== TASK OBJECTIVE ==
Leaving out the images, repeat all the lines below exactly.

== DATA ==
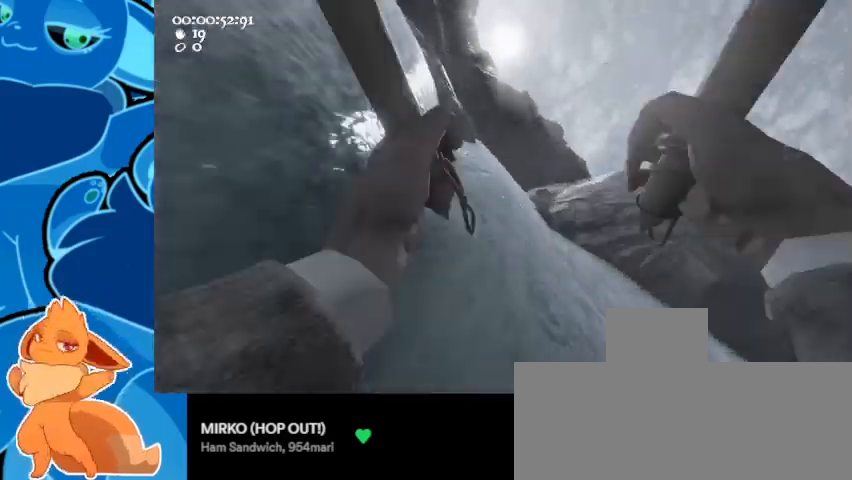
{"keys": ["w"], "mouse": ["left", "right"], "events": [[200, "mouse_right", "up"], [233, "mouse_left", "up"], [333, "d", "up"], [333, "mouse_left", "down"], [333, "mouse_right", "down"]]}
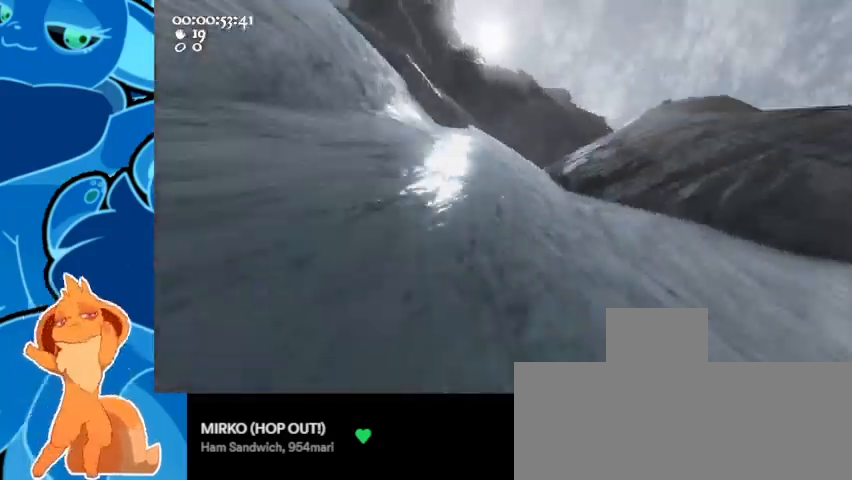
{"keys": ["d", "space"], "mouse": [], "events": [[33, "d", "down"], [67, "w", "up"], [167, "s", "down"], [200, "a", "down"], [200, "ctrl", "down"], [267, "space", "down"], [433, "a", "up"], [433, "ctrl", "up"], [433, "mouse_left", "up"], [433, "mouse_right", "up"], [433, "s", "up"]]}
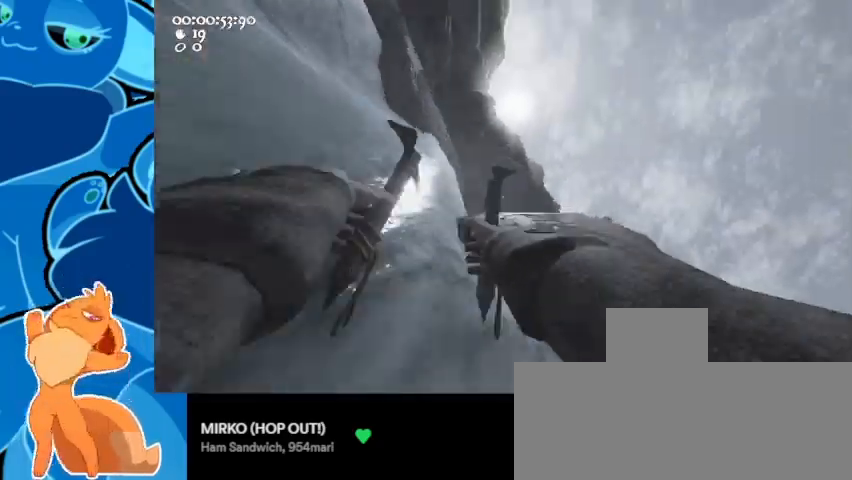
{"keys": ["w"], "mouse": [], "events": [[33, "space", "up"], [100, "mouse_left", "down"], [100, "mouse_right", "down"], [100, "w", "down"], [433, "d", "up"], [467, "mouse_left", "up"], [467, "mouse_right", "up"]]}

== RESPONSE ==
{"keys": ["w"], "mouse": ["left", "right"], "events": [[200, "mouse_right", "up"], [233, "mouse_left", "up"], [333, "d", "up"], [333, "mouse_left", "down"], [333, "mouse_right", "down"]]}
{"keys": ["d", "space"], "mouse": [], "events": [[33, "d", "down"], [67, "w", "up"], [167, "s", "down"], [200, "a", "down"], [200, "ctrl", "down"], [267, "space", "down"], [433, "a", "up"], [433, "ctrl", "up"], [433, "mouse_left", "up"], [433, "mouse_right", "up"], [433, "s", "up"]]}
{"keys": ["w"], "mouse": [], "events": [[33, "space", "up"], [100, "mouse_left", "down"], [100, "mouse_right", "down"], [100, "w", "down"], [433, "d", "up"], [467, "mouse_left", "up"], [467, "mouse_right", "up"]]}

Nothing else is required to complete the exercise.